Some folks might find that the skepticism of many of these skeptical Biblical archaeologists should be avoided in order to not have doubts about your own faith. What I've found is that if you know the God that the Scriptures tell of, you find even in the skepticism of secular revisionist archaeologists you still discover the fingerprints of God.
It's not harmful to be aware of what the archaeologists are saying about Biblical history. It's even fun when cocky archaeologists have to eat their words because Biblical characters or events keep turning up in awkward places (at least awkward for the skeptics).
When I became a Christian, I challenged God to show himself. My prayer the night of my conversion was, "God I think I have seen you. I will do what you say to do in order to know you, but you have to show me that you are real and who you say you are?" Fortunately for me, God in his mercy had over the years answered my impertinent youthful prayer. I have no doubt but that He is who He says He is.

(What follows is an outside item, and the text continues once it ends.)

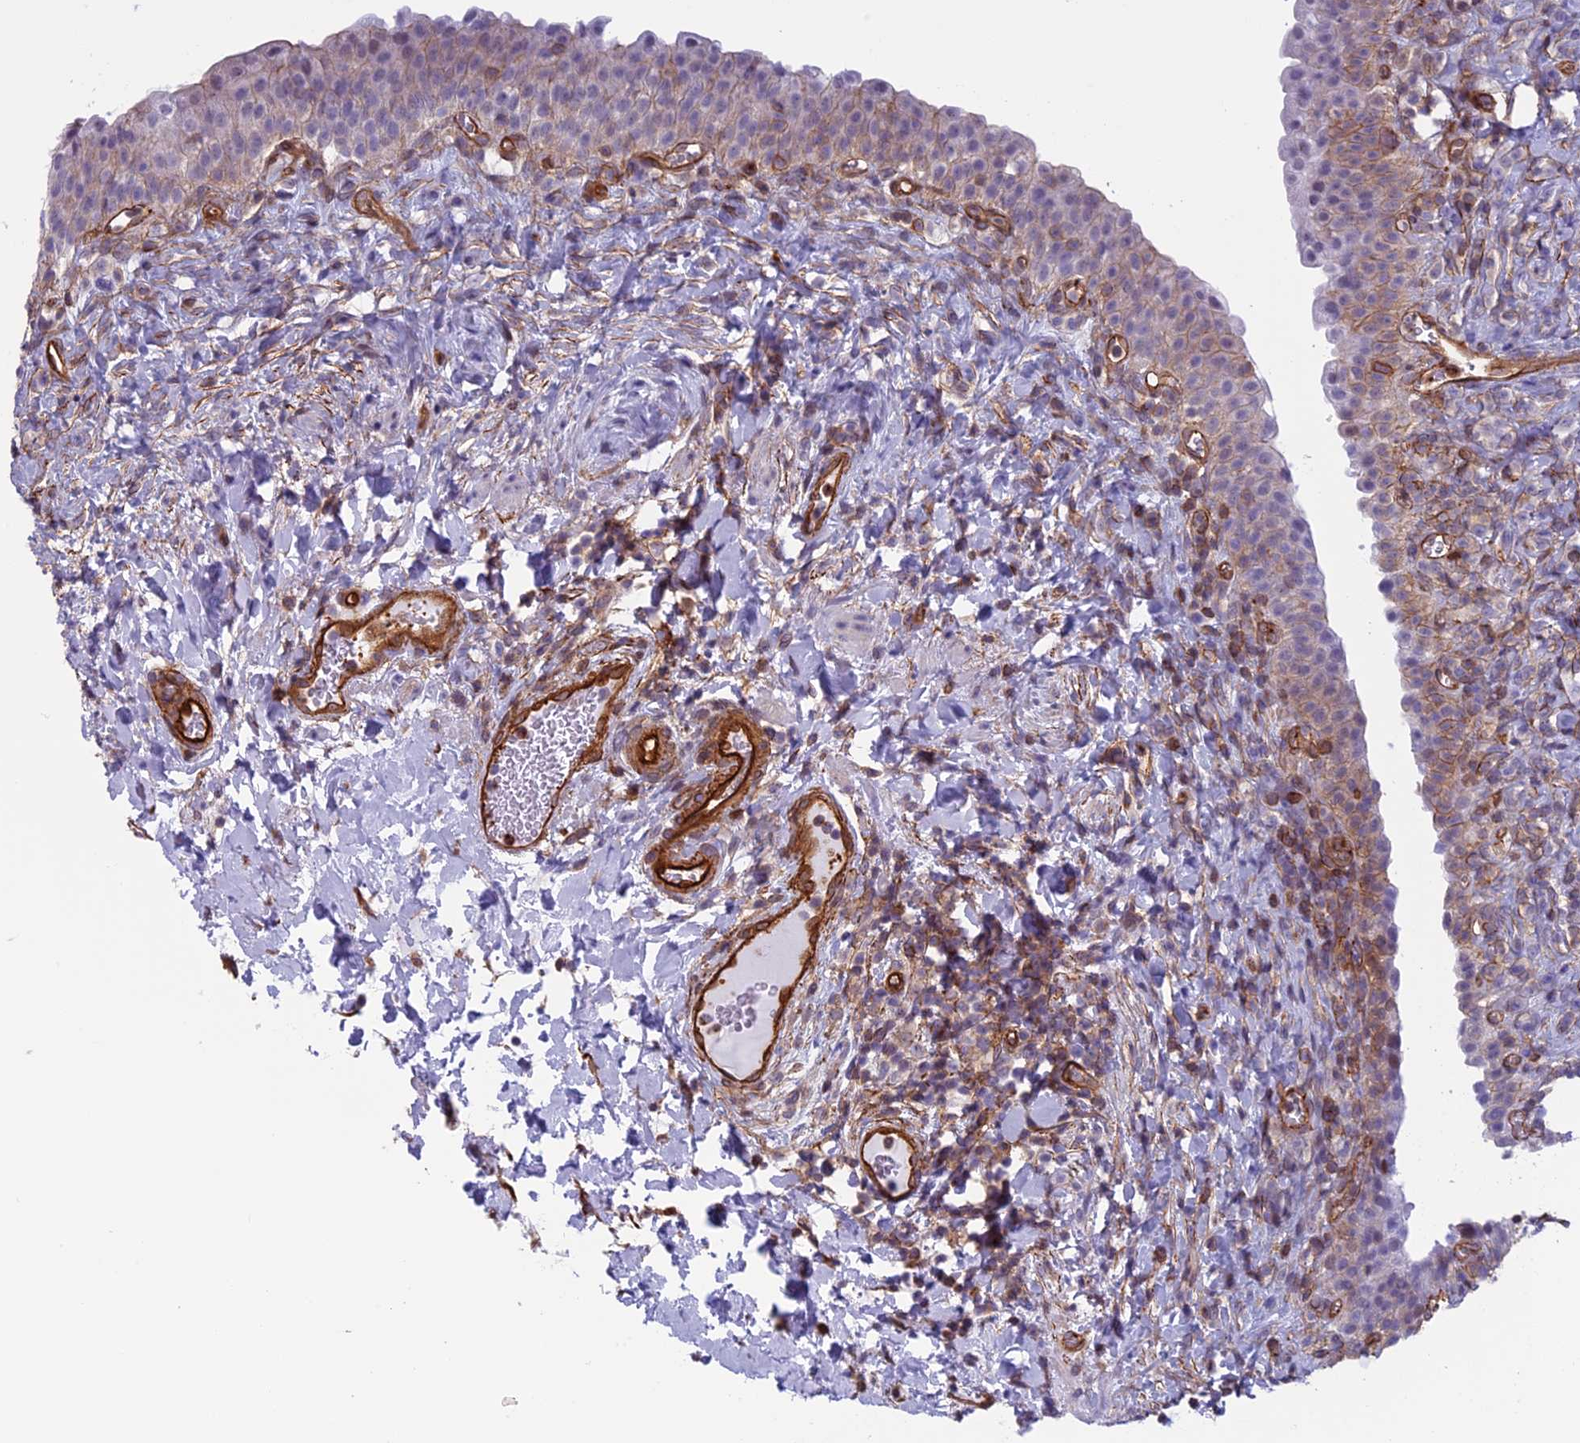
{"staining": {"intensity": "weak", "quantity": "25%-75%", "location": "cytoplasmic/membranous"}, "tissue": "urinary bladder", "cell_type": "Urothelial cells", "image_type": "normal", "snomed": [{"axis": "morphology", "description": "Normal tissue, NOS"}, {"axis": "morphology", "description": "Inflammation, NOS"}, {"axis": "topography", "description": "Urinary bladder"}], "caption": "Weak cytoplasmic/membranous protein expression is identified in approximately 25%-75% of urothelial cells in urinary bladder.", "gene": "ANGPTL2", "patient": {"sex": "male", "age": 64}}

|"Mythical" Israelite King David's Palace found|
I suspect that in the war of good vs. evil, that a good God would allow us to choose freely whether to follow Him or not. An evil Lucifer, would do the opposite, coerce, deceive, and flatter in order to get us to follow him. Make no mistake, we are in a war. If you don't think the devil wouldn't take measures to confuse history and even to hide evidence, then you probably don't understand the concept of evil.
As H.M.S. Richards, the founder of the Voice of Prophecy, used to say at the end of every broadcast, "Have faith in God." If you do, God will provide all the evidence you need, archaeological or otherwise.